California’s legislators will vote Monday on a compromise emergency bill to block evictions across the state when a moratorium expires on Sept. 1.
Assembly Bill 3088, which extends protections for tenants until Jan. 31, 2021, is a compromise bill revised after negotiations on Friday, with stakeholders agreeing to the new terms, Market Watch reported. Lawmakers must pass it on Monday, when the state’s current legislative session ends.
Under the proposal, tenants can be sued in civil court for back rent they owe through Aug. 31, but they cannot be evicted. For rent owed after August and through the end of January, tenants must pay 25% by Jan. 31. The other 75% will be treated as civil debt and must be paid or tenants risk eviction.
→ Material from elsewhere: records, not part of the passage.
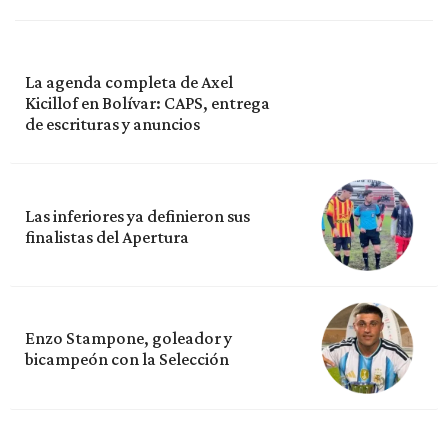
La agenda completa de Axel
Kicillof en Bolívar: CAPS, entrega
de escrituras y anuncios
Las inferiores ya definieron sus
finalistas del Apertura
Enzo Stampone, goleador y
bicampeón con la Selección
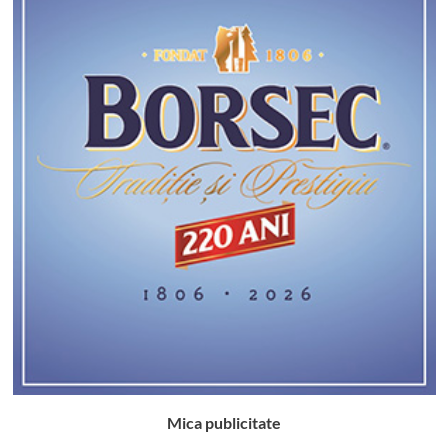
Mica publicitate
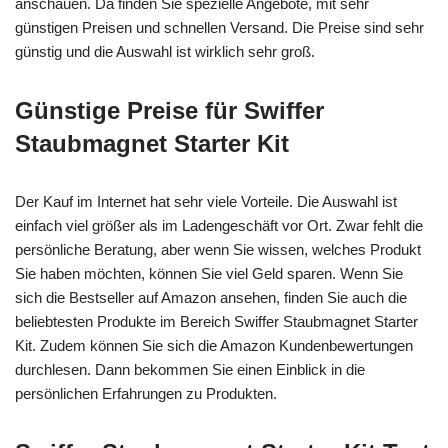
anschauen. Da finden Sie spezielle Angebote, mit sehr
günstigen Preisen und schnellen Versand. Die Preise sind sehr
günstig und die Auswahl ist wirklich sehr groß.
Günstige Preise für Swiffer
Staubmagnet Starter Kit
Der Kauf im Internet hat sehr viele Vorteile. Die Auswahl ist
einfach viel größer als im Ladengeschäft vor Ort. Zwar fehlt die
persönliche Beratung, aber wenn Sie wissen, welches Produkt
Sie haben möchten, können Sie viel Geld sparen. Wenn Sie
sich die Bestseller auf Amazon ansehen, finden Sie auch die
beliebtesten Produkte im Bereich Swiffer Staubmagnet Starter
Kit. Zudem können Sie sich die Amazon Kundenbewertungen
durchlesen. Dann bekommen Sie einen Einblick in die
persönlichen Erfahrungen zu Produkten.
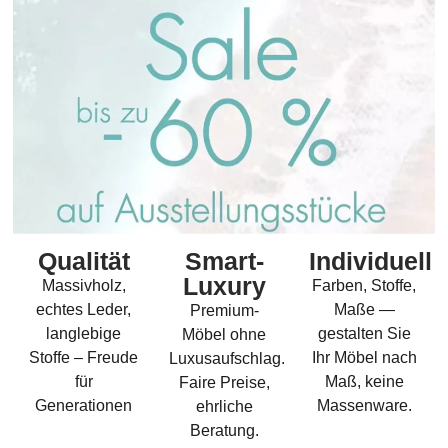
Qualität
Smart-
Individuell
Luxury
Massivholz,
Farben, Stoffe,
echtes Leder,
Maße —
Premium-
langlebige
gestalten Sie
Möbel ohne
Stoffe – Freude
Ihr Möbel nach
Luxusaufschlag.
für
Maß, keine
Faire Preise,
Generationen
Massenware.
ehrliche
Beratung.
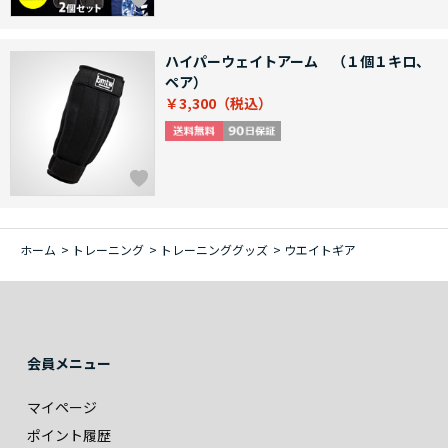
ハイパーウェイトアーム （１個１キロ、
ペア）
￥3,300
ホーム
>
トレーニング
>
トレーニンググッズ
>
ウエイトギア
会員メニュー
マイページ
ポイント履歴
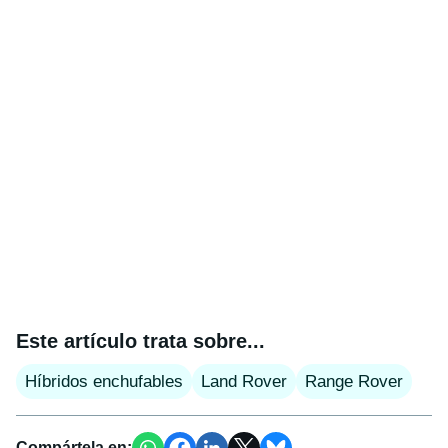
Este artículo trata sobre...
Híbridos enchufables
Land Rover
Range Rover
Compártela en:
There are different requirements for high-income tenants, defined as those who make 130% of the median income in their part of the state. Tenants must show proof that their income has been affected by the COVID-19 pandemic.
The proposal falls short of the tenant protections of an earlier bill, AB 1436, authored by David Chiu (D-San Francisco), which would have prohibited evictions through April. He is also co-author of the compromise bill but expressed disappointment in it.
“What the governor has announced today (Friday) is an imperfect but necessary solution to a colossal problem,” Chiu said in a statement issued Friday. “I want to be clear that this is a temporary fix. As we track the impact of the pandemic and recession on tenants, we will have to revisit this conversation early next legislative session.”